• [Tasks to perform]
a: According to the text about OpenSciEd, which grades did the organization initially focus on?
b: Quote the text about OpenSciEd from "Participating States" to "Flora Hewlett Foundation.".

• [Selected text]
········

OpenSciEd is an American nonprofit organization that creates open source science education materials and curricula for all grades, initially focusing on grades 6-8. OpenSciEd's approach is based on a science storyline, where students build upon their understanding of a topic by asking questions and investigating their answers through various activities. It has been adopted by 10 states. All materials are reviewed by and follow Next Generation Science Standards.

Participating States 
OpenSciEd has been adopted by California, Iowa, Louisiana, Massachusetts, Michigan, New Jersey, New Mexico, Oklahoma, Rhode Island, and Washington. However, because of the difficulty in switching from traditional education, not all districts in states which adopted the new standards use OpenSciEd.

Funding 
OpenSciEd funders include the Bill and Melinda Gates Foundation, the Carnegie Corporation of New York, the Charles and Lynn Schusterman Family Foundation and the William and Flora Hewlett Foundation.

Approach to Education 

According to OpenSciEd, traditional education frequently only pays attention to the point of view of experts, and doesn't consider how students view what they are learning. Because of this, many students don't understand why they are learning what they are, and don't connect the various concepts together. OpenSciEd attempts to solve this by creating a science storyline, where questions of phenomena lead to investigations, which link together to give students a good understanding of the topic.

········

• [Extracted entries]
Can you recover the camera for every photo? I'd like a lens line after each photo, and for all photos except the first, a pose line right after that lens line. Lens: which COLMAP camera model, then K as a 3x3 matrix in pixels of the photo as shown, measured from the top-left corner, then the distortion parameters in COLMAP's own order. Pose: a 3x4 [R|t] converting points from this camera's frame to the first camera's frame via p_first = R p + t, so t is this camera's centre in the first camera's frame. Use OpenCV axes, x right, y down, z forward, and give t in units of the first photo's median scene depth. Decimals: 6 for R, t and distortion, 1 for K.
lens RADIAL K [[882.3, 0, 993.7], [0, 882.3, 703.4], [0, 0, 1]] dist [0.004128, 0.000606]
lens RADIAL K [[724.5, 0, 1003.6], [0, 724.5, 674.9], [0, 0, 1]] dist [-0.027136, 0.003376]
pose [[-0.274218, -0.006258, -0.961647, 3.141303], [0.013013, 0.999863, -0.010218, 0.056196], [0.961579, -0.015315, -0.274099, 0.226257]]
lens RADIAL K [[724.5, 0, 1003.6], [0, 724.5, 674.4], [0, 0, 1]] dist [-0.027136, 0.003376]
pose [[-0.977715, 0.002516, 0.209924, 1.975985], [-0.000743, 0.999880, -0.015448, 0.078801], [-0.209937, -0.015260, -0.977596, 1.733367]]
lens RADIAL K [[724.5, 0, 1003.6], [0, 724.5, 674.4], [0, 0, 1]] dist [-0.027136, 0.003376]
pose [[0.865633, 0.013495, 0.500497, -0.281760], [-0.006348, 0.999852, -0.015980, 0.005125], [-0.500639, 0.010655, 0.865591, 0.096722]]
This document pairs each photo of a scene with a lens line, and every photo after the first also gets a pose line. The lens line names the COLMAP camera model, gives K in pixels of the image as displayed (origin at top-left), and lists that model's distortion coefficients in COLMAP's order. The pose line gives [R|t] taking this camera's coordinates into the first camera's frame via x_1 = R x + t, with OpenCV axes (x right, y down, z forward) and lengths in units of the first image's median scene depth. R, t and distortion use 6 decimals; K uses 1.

········

• [Results]
a: Grades 6-8.

b:
Participating States 
OpenSciEd has been adopted by California, Iowa, Louisiana, Massachusetts, Michigan, New Jersey, New Mexico, Oklahoma, Rhode Island, and Washington. However, because of the difficulty in switching from traditional education, not all districts in states which adopted the new standards use OpenSciEd.

Funding 
OpenSciEd funders include the Bill and Melinda Gates Foundation, the Carnegie Corporation of New York, the Charles and Lynn Schusterman Family Foundation and the William and Flora Hewlett Foundation.